The Bank of Canada (BoC) is keeping its key interest rate target the same and holding it at 0.25%. They believe that the Canadian economy still requires this low rate even though the economy is doing better than anticipated.
The BoC expects economic growth in the first quarter of 2021 to be positive, versus its previous forecast in January that predicted an economic contraction to start 2021. They believe that the unpredicted strength in the economy has to do with consumers and businesses adapting well to the latest rounds of lockdowns.
The tight rope ahead – Predictions for the US economy are very positive, especially now that their latest covid bill has passed. This will directly and positively affect Canada. That is good news. The difficulty that will bring to both countries is whether and how much to raise central bank rate(s) if inflation rears its ugly head. On one side; inflation must be controlled to avert economic damage, but on the other side if rates go up – it will decimate national treasuries and potentially create a need for increased taxes to pay for all of the outstanding debt that they now hold from covid bailouts.

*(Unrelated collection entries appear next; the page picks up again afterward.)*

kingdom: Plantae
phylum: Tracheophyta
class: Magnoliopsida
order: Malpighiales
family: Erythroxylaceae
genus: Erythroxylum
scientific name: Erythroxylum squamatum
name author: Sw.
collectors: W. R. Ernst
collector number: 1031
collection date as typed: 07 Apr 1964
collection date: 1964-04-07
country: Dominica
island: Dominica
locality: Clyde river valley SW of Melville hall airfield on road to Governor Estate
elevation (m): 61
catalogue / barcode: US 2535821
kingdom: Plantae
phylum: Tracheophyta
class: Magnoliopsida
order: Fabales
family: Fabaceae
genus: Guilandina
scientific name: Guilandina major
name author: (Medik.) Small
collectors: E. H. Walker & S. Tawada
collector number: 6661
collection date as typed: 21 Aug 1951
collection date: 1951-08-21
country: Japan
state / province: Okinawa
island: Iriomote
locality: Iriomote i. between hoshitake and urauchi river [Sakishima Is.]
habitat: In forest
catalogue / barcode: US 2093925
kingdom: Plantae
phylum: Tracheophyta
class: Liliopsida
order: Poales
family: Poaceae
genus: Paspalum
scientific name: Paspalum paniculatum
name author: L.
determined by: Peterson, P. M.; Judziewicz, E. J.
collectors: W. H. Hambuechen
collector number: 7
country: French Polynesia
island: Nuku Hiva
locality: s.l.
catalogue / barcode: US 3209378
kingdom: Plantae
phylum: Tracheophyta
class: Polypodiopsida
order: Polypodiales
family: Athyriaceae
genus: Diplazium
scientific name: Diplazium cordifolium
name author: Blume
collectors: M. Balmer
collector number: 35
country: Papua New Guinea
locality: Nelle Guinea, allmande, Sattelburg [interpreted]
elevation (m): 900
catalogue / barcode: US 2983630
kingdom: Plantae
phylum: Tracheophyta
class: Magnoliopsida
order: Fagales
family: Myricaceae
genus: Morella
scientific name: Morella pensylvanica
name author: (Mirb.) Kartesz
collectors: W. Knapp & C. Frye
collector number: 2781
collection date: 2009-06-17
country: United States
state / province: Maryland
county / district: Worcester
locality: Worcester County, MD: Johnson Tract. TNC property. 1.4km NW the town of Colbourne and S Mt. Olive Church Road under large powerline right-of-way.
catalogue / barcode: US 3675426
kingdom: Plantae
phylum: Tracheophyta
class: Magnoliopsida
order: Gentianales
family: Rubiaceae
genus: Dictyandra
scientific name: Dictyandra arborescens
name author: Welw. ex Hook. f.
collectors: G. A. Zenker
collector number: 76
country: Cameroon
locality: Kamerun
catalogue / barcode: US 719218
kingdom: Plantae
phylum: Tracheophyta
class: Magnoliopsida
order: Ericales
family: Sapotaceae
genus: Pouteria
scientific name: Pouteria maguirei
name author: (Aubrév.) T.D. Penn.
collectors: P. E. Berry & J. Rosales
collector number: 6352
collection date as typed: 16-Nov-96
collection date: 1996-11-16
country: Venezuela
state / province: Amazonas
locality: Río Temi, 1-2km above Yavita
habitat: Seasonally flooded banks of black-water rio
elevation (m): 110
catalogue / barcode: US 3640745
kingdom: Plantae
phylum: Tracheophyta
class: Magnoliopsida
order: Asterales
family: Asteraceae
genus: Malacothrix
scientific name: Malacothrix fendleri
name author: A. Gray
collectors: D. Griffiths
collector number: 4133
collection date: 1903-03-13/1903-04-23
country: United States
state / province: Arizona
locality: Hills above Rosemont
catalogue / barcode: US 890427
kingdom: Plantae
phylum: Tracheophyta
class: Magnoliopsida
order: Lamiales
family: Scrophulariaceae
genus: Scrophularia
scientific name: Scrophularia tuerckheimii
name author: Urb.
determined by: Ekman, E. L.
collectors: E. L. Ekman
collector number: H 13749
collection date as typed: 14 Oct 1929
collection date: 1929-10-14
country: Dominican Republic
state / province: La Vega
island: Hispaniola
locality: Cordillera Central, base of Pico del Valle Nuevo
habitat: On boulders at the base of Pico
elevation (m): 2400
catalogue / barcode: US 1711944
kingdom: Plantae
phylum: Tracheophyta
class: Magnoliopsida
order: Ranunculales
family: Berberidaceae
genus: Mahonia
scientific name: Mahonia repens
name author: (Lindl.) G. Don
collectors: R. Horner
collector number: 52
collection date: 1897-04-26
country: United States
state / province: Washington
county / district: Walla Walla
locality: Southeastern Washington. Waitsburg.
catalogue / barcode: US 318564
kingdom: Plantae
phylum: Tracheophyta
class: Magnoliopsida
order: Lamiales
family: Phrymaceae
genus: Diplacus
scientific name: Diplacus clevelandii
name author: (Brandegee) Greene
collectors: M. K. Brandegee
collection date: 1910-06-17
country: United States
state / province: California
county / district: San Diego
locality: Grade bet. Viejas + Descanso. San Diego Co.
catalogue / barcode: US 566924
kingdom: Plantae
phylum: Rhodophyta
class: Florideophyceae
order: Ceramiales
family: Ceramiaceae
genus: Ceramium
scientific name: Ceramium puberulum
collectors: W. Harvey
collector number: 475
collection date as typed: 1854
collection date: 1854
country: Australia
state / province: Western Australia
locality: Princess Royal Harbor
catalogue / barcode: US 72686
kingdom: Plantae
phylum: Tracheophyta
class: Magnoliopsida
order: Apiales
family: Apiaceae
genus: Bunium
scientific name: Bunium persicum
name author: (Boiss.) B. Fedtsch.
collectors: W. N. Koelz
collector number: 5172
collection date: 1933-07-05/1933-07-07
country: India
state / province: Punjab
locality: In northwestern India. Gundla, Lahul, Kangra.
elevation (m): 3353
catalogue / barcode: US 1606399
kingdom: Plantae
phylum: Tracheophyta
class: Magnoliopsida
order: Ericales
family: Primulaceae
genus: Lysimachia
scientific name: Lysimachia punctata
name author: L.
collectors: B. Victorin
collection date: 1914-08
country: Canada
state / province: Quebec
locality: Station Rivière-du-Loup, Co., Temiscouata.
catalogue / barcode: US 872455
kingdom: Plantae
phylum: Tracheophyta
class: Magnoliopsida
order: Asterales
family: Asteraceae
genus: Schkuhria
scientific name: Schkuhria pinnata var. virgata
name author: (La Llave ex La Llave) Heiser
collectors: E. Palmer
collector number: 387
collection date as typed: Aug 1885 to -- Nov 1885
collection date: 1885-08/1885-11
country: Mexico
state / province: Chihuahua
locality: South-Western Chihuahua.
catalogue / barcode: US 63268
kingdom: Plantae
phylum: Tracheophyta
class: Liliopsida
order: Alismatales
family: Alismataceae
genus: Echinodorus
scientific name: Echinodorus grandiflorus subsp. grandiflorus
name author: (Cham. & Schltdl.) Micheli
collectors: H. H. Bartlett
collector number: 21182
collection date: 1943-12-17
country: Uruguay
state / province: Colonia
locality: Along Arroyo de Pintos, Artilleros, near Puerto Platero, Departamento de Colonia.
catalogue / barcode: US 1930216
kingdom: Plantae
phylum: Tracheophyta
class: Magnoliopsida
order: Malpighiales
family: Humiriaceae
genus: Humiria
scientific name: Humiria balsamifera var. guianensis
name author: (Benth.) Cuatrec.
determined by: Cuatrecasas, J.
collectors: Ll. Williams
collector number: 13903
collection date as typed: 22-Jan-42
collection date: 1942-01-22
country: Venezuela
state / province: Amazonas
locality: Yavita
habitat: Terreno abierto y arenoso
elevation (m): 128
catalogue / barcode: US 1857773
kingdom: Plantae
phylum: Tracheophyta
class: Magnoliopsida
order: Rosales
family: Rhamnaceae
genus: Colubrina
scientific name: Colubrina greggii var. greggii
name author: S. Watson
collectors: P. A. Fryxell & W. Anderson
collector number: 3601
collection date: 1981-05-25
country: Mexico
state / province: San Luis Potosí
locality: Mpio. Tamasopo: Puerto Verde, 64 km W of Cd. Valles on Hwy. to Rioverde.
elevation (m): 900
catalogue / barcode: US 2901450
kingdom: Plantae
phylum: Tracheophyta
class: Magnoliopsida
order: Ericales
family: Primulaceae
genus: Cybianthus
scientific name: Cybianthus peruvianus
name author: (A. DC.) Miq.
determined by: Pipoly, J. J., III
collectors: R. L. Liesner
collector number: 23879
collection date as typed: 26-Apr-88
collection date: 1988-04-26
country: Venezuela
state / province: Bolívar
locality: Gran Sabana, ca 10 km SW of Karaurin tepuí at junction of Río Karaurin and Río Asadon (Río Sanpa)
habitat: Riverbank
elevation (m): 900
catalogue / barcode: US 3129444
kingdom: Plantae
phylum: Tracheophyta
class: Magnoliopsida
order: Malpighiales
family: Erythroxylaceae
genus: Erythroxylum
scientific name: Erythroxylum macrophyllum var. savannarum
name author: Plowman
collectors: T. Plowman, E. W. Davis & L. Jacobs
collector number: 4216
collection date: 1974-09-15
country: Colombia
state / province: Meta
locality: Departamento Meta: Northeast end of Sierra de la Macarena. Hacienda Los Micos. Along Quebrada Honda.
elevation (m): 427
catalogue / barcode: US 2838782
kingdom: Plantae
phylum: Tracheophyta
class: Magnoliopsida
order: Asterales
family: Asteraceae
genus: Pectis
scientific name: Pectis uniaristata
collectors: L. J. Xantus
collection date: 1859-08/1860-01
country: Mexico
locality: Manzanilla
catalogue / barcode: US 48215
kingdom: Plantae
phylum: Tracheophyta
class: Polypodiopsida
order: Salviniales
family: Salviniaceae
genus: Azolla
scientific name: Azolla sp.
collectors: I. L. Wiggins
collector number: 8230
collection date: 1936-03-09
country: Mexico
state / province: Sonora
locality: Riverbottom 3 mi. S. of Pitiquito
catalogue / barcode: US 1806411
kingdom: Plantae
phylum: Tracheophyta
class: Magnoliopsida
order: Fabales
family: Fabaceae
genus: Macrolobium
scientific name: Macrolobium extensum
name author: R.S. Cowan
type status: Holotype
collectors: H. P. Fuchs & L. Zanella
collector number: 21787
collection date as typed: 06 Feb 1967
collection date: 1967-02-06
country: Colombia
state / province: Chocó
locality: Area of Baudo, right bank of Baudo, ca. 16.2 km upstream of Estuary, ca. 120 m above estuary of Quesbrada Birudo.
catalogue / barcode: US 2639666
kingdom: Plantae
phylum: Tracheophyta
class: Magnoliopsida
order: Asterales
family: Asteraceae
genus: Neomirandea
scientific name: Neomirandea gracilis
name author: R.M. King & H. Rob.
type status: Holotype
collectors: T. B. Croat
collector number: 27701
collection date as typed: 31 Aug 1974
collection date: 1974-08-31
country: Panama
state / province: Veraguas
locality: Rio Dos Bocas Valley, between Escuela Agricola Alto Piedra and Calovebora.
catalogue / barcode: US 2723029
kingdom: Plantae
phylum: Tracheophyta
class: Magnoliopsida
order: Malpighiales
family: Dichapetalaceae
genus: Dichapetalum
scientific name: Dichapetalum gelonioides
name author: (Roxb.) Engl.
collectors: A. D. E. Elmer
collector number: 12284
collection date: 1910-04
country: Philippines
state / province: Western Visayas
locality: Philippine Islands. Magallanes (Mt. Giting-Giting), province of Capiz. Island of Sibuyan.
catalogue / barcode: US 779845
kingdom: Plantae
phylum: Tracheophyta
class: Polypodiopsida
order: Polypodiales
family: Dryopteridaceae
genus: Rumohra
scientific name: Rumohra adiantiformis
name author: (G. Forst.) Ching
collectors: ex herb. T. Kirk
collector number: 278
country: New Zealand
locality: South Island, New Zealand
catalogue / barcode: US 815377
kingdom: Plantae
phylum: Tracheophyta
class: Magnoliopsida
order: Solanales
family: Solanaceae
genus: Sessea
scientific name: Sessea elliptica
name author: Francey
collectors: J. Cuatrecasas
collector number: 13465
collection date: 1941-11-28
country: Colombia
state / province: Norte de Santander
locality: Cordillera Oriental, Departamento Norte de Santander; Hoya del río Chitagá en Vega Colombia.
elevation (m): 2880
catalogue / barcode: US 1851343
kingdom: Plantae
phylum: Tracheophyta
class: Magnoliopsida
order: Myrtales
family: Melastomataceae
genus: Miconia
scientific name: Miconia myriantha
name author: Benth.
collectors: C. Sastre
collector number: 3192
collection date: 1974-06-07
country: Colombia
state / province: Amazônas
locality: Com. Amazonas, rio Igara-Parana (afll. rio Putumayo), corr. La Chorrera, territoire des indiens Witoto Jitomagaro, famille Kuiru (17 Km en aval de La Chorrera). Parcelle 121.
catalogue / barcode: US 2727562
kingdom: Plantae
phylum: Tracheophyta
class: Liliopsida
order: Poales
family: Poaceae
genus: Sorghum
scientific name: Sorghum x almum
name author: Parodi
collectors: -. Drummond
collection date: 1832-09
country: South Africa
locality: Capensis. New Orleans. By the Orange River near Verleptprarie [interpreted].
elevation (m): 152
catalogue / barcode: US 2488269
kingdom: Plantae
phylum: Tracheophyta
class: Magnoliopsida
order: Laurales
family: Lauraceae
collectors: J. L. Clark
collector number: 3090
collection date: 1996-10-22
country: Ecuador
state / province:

The BoC did say that they will continue their quantitative easing program which is another way that they can exert influence on economic growth and interest rates. We believe that they should start curtailing this program in order to make sure that inflation is in check, i.e.: to ensure there isn’t too much money chasing too few goods and services as the economic outlook looks brighter.
Interest rates are still low and stable for the time being. How the economy performs coming out of pandemic times will be the largest factor in determining what central banks will do with their key rates. There may possibly be a diversion in what happens to central bank rates and other market interest rates in time.